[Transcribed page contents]
★ ★ ★ ★ ★
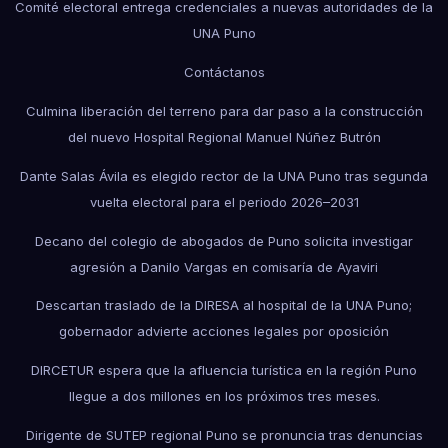
Comité electoral entrega credenciales a nuevas autoridades de la
UNA Puno
Contáctanos
Culmina liberación del terreno para dar paso a la construcción
del nuevo Hospital Regional Manuel Núñez Butrón
Dante Salas Ávila es elegido rector de la UNA Puno tras segunda
vuelta electoral para el periodo 2026–2031
Decano del colegio de abogados de Puno solicita investigar
agresión a Danilo Vargas en comisaría de Ayaviri
Descartan traslado de la DIRESA al hospital de la UNA Puno;
gobernador advierte acciones legales por oposición
DIRCETUR espera que la afluencia turística en la región Puno
llegue a dos millones en los próximos tres meses.
Dirigente de SUTEP regional Puno se pronuncia tras denuncias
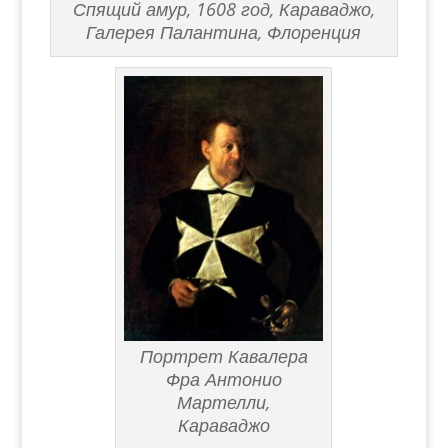
Спящий амур, 1608 год, Караваджо,
Галерея Палантина, Флоренция
Портрет Кавалера
Фра Антонио
Мартелли,
Караваджо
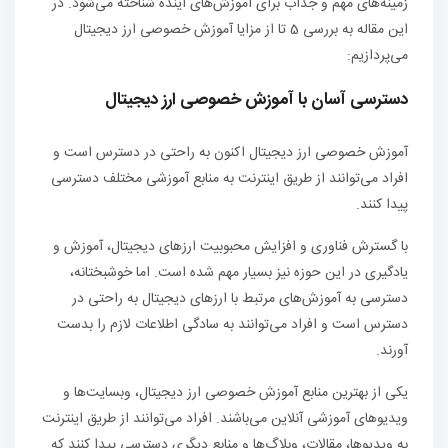
زمینه‌های مهم و جذاب برای آموزش‌های آینده شناخته می‌شود. در
این مقاله به بررسی 5 تا از مزایا آموزش خصوصی ارز دیجیتال
می‌پردازیم:
دسترسی آسان با آموزش خصوصی ارز دیجیتال
آموزش خصوصی ارز دیجیتال اکنون به راحتی در دسترس است و
افراد می‌توانند از طریق اینترنت به منابع آموزشی مختلف دسترسی
پیدا کنند.
با گسترش فناوری و افزایش محبوبیت ارزهای دیجیتال، آموزش و
یادگیری در این حوزه نیز بسیار مهم شده است. اما خوشبختانه،
دسترسی به آموزش‌های مرتبط با ارزهای دیجیتال به راحتی در
دسترس است و افراد می‌توانند به سادگی اطلاعات لازم را بدست
آورند.
یکی از بهترین منابع آموزش خصوصی ارز دیجیتال، وبسایت‌ها و
ویدیوهای آموزشی آنلاین می‌باشند. افراد می‌توانند از طریق اینترنت
به ویدیوها، مقالات، وبلاگ‌ها و منابع دیگری دسترسی پیدا کنند که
★ ★ ★ ★ ★
-- Directions for this task --
List every line above that holds the word "راحتی".

-- Your solution --
آموزش خصوصی ارز دیجیتال اکنون به راحتی در دسترس است و
دسترسی به آموزش‌های مرتبط با ارزهای دیجیتال به راحتی در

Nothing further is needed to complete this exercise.